I’m worried about a cousin of mine, because I am not sure she is really out of the danger zone yet from a mental health episode and I worry she has thrown away her medication and I don’t want to see her have to go back to the hospital for a third time this year. And because I wrecked my relationship when I went off my meds, I am worried about people going off their meds. Sooner or later they all seem to end up in the hospital having to take meds again, and some of those meds don’t work as well if they are always being stopped and started. And also just because I know the body is really exhausted after a manic episode and typically coming down from one involves a bit of suicidal thinking. At least for me.
It’s because it is embarrassing to lose control and run around with no clothes and write scores of emails to a lover which estranges them because they are so bizarre. And also because all the seratonin gets used up in a manic episode and your body has to get it back to regular levels, so you feel like the best option is to walk off a bridge or something. And some people do it, as we well know. My post-manic depressions are usually terrible and long. Like a few months. It’s like you are just shell shocked with all the risky things you did while you were crazy and are trying to make sense of yourself again.

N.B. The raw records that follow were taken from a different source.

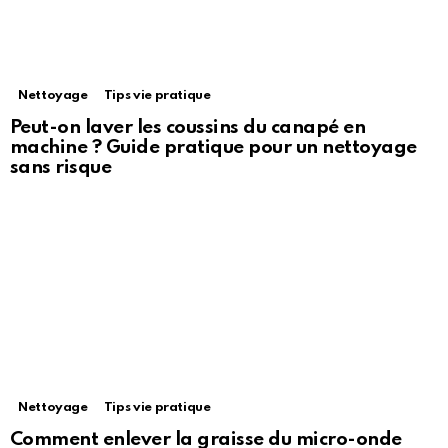
Nettoyage
Tips vie pratique
Peut-on laver les coussins du canapé en
machine ? Guide pratique pour un nettoyage
sans risque
Nettoyage
Tips vie pratique
Comment enlever la graisse du micro-onde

This whole thing about feelings is silly. I repress my feelings! I could want to jump on someone and kiss them all over and all I will do is say hello and make some stupid joke.

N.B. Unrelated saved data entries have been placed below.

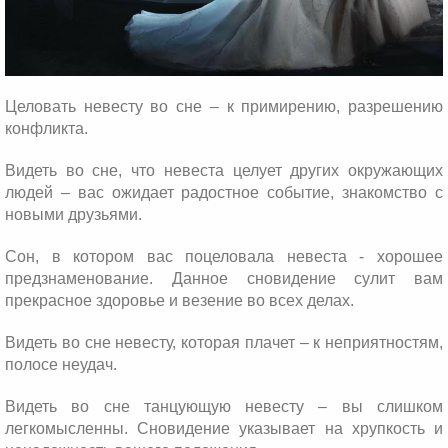
Целовать невесту во сне – к примирению, разрешению
конфликта.
Видеть во сне, что невеста целует других окружающих
людей – вас ожидает радостное событие, знакомство с
новыми друзьями.
Сон, в котором вас поцеловала невеста - хорошее
предзнаменование. Данное сновидение сулит вам
прекрасное здоровье и везение во всех делах.
Видеть во сне невесту, которая плачет – к неприятностям,
полосе неудач.
Видеть во сне танцующую невесту – вы слишком
легкомысленны. Сновидение указывает на хрупкость и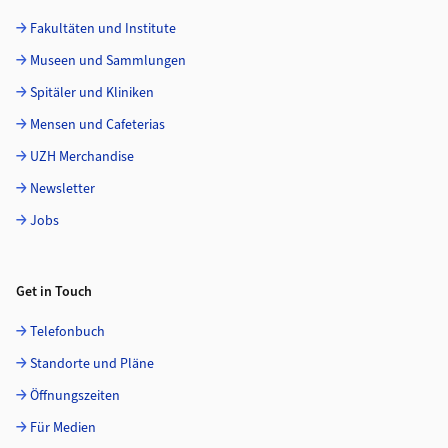
Fakultäten und Institute
Museen und Sammlungen
Spitäler und Kliniken
Mensen und Cafeterias
UZH Merchandise
Newsletter
Jobs
Get in Touch
Telefonbuch
Standorte und Pläne
Öffnungszeiten
Für Medien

I don’t feel bad about being into Rheanne for so long though. I gave it a shot! I worked long and hard for it! But it was never to be. At least I tried, at least I didn’t walk away from my feelings about her. At least I communicated my feelings to her. But she thinks I’m a loser! Whatever, what am I supposed to do about that? She and I haven’t even spent time together since March 2007, so much has changed! I am sane now, mostly. Predominantly sane.
The thing is, if I am sleeping with someone I totally tell them all my feelings, even feelings I didn’t know I was feeling. And not even just happy feelings, I tell them sad ones and angry ones and all the rest. I’ll tell them a feeling I had in grade nine! I totally open up to women when I have sex with them. Not like, DURING sex, except for lovey lusty feelings of course. But after sex, before sex, between having sex and going for breakfast. And during cuddly times. I can keep very few things secret from my lovers. I like to think that is a plus in dating me.
That being said, I do keep some secrets secret from EVERYONE, believe it or not. Things that are between me and God!
Today I got sad while I ate my bacon. I thought about the pig who died to give me bacon and what kind of factory farmed life it had and was it meaningful and who was I to have an animal killed just so I could eat? Why is it’s life less meaningful than mine? And I was thinking all these things and I couldn’t stop eating the bacon because it tasted so good, so I tried to remember how humans have survived on meat for thousands of years and this is just what we do to survive and then I thought “This music is making me think about the sadness of eating meat!” And then I said to my friend “This music is depressing!”
No it’s not, she said. And I ate my last piece of bacon.